### SOURCE DOCUMENT
1 . (currently amended) A method for detecting similar objects in a collection of such 
objects, comprising, for each of two objects: 

modifying a previous method for detecting similar objects so that memory 
requirements are reduced while avoiding false detections approximately as well as in the 
previous method, wherein the modifying comprises: 

combining a number of samples of features into each of a total number of 
supersamples, wherein the number of samples is reduced from a number of samples used in 
the previous method; 

recording compressing each of the total number of supersamples to a number 
of bits of precision, wherein the number of bits of precision is reduced from a number of bits 
of precision used in the previous method by removing at least one of the most precise bits of 
the supersample that were used in the previous method ; and 

requiring a number of matching supersamples out of the total number of 
supersamples in order to conclude that the two objects are sufficiently similar-, wherein the 
number of matching supersamples is greater than a number of matching supersamples 
required in the previous method.

### PROBLEM TO WORK ON
Continue the patent claim above on detecting similar objects with supersamples, picking up after its final clause.

### DATA SHOWN
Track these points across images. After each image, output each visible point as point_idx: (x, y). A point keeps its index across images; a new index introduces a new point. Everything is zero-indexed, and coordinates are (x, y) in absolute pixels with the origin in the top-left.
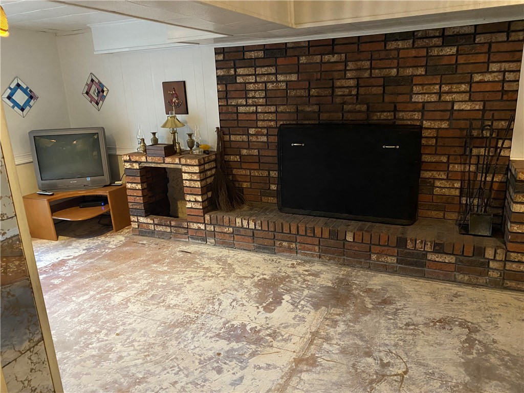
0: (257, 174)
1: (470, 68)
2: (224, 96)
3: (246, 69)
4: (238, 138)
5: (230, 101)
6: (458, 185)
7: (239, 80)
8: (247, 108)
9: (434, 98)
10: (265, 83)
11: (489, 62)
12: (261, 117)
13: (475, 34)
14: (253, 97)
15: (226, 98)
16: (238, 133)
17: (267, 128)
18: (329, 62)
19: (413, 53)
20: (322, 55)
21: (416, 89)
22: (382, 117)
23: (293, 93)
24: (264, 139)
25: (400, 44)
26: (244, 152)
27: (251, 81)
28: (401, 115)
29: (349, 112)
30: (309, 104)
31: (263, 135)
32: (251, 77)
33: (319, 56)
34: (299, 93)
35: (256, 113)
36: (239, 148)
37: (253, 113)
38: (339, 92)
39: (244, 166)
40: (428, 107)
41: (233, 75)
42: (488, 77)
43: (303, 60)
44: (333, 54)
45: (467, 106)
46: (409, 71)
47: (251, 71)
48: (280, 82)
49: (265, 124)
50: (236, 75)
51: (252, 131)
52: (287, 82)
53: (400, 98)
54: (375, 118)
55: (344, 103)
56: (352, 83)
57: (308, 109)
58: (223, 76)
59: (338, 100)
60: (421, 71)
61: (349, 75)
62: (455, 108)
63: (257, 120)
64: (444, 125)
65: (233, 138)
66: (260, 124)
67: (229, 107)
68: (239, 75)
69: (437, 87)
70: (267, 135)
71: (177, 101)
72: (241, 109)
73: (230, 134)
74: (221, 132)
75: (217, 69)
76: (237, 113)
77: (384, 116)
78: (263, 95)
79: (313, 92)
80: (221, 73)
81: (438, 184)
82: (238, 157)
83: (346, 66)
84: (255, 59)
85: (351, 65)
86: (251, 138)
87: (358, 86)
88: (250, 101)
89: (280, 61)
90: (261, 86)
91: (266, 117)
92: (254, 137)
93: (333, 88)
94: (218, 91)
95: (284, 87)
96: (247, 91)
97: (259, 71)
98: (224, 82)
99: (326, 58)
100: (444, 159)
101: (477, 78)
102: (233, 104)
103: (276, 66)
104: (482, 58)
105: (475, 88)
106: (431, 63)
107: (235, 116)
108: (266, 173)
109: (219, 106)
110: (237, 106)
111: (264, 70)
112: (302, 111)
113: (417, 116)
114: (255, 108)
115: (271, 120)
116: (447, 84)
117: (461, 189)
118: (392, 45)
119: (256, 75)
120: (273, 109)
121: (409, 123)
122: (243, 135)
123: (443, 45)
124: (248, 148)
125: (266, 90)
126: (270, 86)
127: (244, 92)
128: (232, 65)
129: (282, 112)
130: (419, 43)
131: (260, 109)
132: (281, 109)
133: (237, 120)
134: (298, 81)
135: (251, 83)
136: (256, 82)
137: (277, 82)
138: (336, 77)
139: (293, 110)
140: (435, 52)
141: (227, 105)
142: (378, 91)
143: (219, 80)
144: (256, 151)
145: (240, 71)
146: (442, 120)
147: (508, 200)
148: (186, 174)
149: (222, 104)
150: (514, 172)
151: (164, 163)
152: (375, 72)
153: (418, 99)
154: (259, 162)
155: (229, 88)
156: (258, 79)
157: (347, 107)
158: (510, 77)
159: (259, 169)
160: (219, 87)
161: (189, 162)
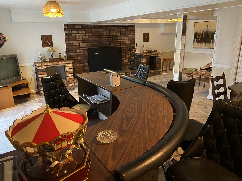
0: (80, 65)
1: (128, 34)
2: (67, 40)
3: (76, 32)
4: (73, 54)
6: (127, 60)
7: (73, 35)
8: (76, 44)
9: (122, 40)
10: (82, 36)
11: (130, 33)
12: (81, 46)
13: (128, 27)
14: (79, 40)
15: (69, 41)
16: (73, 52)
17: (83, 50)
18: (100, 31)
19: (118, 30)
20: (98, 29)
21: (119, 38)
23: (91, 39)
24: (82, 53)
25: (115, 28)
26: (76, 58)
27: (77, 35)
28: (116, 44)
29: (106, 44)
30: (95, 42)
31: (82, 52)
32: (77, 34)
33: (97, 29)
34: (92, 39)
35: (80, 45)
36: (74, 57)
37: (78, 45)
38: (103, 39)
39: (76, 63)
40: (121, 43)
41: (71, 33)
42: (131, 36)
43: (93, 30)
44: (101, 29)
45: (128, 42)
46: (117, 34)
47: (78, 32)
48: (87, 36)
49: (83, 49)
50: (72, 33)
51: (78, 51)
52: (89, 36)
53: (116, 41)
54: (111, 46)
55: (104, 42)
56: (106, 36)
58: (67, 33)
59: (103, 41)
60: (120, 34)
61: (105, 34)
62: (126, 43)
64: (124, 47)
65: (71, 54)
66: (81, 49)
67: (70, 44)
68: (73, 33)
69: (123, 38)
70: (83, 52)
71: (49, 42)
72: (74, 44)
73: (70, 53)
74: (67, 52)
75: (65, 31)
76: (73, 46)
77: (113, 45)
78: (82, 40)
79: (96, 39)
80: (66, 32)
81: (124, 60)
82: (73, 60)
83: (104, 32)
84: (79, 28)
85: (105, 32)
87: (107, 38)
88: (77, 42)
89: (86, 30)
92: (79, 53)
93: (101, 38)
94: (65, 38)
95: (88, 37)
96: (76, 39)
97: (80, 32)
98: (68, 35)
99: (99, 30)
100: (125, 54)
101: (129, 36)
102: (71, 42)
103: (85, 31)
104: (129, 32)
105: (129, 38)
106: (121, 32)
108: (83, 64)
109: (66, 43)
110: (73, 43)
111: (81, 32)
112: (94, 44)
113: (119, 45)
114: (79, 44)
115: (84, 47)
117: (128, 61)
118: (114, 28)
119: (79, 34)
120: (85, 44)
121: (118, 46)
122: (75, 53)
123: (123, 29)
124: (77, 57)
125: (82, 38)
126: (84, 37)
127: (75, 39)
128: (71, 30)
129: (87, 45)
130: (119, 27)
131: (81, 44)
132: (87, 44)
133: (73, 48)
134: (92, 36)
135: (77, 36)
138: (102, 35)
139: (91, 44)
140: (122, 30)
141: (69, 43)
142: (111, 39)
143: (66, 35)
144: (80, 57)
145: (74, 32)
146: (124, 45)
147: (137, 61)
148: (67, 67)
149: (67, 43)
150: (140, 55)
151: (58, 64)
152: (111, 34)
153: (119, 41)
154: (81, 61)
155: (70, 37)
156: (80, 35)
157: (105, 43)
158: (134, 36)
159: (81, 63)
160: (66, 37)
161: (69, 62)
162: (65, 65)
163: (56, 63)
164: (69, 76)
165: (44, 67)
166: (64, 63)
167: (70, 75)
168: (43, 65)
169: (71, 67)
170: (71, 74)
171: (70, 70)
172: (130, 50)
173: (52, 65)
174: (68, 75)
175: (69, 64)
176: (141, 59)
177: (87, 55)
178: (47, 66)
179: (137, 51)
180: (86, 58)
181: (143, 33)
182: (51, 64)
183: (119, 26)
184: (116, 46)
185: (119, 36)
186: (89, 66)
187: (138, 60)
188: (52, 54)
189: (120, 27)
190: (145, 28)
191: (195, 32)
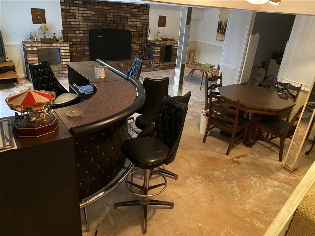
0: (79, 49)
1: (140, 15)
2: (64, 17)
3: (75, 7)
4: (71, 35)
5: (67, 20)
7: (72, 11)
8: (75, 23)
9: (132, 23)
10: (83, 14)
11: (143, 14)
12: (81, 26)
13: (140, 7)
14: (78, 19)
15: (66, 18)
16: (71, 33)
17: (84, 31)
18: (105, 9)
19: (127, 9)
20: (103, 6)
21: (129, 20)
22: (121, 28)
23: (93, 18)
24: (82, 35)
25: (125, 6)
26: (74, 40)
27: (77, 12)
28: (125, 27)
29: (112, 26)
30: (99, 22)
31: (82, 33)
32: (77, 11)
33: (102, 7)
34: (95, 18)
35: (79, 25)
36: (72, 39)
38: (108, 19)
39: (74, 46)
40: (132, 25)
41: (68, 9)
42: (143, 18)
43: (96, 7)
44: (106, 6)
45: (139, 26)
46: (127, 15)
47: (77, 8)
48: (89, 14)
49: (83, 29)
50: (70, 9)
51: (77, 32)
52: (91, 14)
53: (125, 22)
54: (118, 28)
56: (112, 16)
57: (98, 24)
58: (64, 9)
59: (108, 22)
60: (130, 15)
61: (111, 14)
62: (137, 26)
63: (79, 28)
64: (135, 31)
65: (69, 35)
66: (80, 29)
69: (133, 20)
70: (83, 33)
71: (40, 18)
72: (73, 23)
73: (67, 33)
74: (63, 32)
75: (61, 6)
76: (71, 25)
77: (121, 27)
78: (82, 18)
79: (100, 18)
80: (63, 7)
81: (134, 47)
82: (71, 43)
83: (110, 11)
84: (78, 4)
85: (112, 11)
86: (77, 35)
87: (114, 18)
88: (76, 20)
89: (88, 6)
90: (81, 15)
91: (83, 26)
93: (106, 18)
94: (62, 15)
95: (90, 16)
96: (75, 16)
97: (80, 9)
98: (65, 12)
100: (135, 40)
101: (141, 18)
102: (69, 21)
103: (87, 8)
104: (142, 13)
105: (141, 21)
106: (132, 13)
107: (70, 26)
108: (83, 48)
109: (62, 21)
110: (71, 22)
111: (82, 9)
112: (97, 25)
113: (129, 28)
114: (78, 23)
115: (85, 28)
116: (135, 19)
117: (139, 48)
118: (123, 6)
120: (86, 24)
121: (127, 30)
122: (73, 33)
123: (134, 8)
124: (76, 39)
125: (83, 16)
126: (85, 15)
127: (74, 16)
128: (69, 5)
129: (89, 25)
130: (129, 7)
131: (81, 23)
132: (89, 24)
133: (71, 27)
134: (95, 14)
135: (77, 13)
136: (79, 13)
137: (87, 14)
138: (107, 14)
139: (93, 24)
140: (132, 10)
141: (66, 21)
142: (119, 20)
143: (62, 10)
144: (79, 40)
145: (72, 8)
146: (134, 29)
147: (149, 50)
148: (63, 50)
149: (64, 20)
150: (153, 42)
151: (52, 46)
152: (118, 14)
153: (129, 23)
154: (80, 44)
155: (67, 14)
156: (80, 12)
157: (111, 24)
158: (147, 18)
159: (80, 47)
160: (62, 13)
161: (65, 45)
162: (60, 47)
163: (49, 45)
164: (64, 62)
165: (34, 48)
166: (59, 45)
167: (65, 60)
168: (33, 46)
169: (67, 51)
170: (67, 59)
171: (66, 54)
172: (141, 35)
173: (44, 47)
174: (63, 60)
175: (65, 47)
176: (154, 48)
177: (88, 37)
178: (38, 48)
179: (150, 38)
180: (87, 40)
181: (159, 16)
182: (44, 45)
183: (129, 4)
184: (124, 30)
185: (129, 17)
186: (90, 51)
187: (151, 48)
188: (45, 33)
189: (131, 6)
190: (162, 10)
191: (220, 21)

### RESPONSE TO THE EXERCISE
2. (original) The method of claim 1 wherein requiring the number of matching 
supersamples comprises requiring all but one of the total number of supersamples to match. 

3. (original) The method of claim 1 wherein requiring the number of matching 
supersamples comprises requiring all but two of the total number of supersamples to match. 

4. (original) The method of claim 1 wherein requiring the number of matching 
supersamples comprises requiring all supersamples to match.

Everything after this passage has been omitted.